It is still too soon to form an opinion as to the permanent value of Zola’s writings, for posterity has set aside many well-considered judgments; but their influence has been, and will continue to be, far reaching. They have opened up new avenues in literature, and have made possible to others much that was formerly unattainable.
1. ADELAIDE FOUQUE, called AUNT DIDE, born in 1768, married in 1786 to Rougon, a placid, lubberly gardener; bears him a son in 1787; loses her husband in 1788; takes in 1789 a lover, Macquart, a smuggler, addicted to drink and half crazed; bears him a son in 1789, and a daughter in 1791; goes mad, and is sent to the Asylum of Les Tulettes in 1851; dies there of cerebral congestion in 1873 at 105 years of age. Supplies the original neurosis.
2. PIERRE ROUGON, born in 1787, married in 1810 to Felicite Puech, an intelligent, active and healthy woman; has five children by her; dies in 1870, on the morrow of Sedan, from cerebral congestion due to overfeeding. An equilibrious blending of characteristics, the moral average of his father and mother, resembles them physically. An oil merchant, afterwards receiver of taxes.
3. ANTOINE MACQUART, born in 1789; a soldier in 1809; married in 1829 to a market dealer, Josephine Gavaudan, a vigorous, industrious, but intemperate woman; has three children by her; loses her in 1851; dies himself in 1873 from spontaneous combustion, brought about by alcoholism. A fusion of characteristics. Moral prepotency of and physical likeness to his father. A soldier, then a basket-maker, afterwards lives idle on his income.

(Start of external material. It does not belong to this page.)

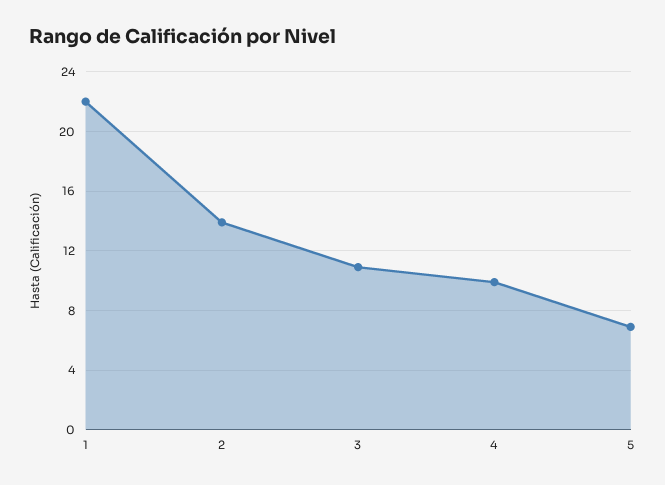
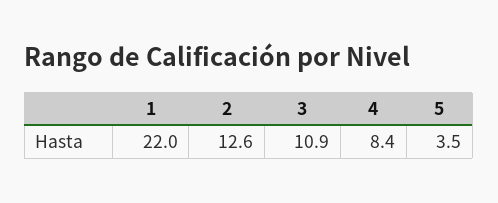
2: 14 -> 12.6
4: 10 -> 8.4
5: 7 -> 3.5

4. URSULE MACQUART, born in 1791; married in 1810 to a journeyman-hatter, Mouret, a healthy man with a well-balanced mind. Bears him three children, dies of consumption in 1840. An adjunction of characteristics, her mother predominating morally and physically.
5. EUGENE ROUGON, born in 1811, married in 1857 to Veronique Beulin d’Orcheres, by whom he has no children. A fusion of characteristics. Prepotency and ambition of his mother. Physical likeness to his father. A politician, at one time Cabinet Minister. Still alive in Paris, a deputy.
6. PASCAL ROUGON, born in 1813, never marries, has a posthumous child by Clotilde Rougon in 1874; dies of heart disease on November 7, 1873. Innateness, a combination in which the physical and moral characteristics of the parents are so blended that nothing of them appears manifest in the offspring. A doctor.
7. ARISTIDE ROUGON, alias SACCARD, born in 1815, married in 1836 to Angele Sicardot, the calm, dreamy-minded daughter of an officer; has by her a son in 1840, a daughter in 1847; loses his wife in 1854; has a natural son in 1853 by a work-girl, Rosalie Chavaille, counting consumptives and epileptics among her forerunners; remarried in 1855 to Renee Beraud Du Chatel, who dies childless in 1864. An adjunction of characteristics, moral prepotency of his father, physical likeness to his mother. Her ambition, modified by his father’s appetites. A clerk, then a speculator. Still alive in Paris, directing a newspaper.